Data extracts =>
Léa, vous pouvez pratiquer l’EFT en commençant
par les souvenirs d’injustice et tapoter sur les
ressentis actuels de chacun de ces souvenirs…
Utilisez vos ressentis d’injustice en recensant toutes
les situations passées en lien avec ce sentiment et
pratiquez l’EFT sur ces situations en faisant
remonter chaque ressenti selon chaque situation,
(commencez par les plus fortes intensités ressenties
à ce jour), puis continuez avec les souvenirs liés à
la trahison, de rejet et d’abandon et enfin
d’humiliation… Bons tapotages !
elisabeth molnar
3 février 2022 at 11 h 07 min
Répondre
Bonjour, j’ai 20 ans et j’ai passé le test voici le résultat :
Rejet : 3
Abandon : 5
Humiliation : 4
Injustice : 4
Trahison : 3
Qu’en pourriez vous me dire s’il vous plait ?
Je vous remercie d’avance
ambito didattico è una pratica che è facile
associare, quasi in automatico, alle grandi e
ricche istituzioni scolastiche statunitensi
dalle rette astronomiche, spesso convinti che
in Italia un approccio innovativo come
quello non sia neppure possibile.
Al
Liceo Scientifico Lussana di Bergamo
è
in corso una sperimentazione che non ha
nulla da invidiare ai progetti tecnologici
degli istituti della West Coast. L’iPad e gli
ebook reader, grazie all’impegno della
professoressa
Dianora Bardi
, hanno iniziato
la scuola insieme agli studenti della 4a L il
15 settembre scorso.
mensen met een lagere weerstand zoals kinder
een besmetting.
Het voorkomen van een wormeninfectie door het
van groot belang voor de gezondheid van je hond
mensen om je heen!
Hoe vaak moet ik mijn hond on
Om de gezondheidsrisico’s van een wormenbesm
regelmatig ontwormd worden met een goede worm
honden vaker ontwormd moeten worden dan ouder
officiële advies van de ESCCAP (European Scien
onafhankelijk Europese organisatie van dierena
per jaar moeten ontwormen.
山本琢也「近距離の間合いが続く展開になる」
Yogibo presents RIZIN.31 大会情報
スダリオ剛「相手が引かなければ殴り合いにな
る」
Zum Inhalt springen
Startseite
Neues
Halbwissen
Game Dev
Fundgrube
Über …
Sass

What this task involves =>
Find each line of the data above that contains the word "worden" and copy those lines.

Answer to this problem =>
regelmatig ontwormd worden met een goede worm
honden vaker ontwormd moeten worden dan ouder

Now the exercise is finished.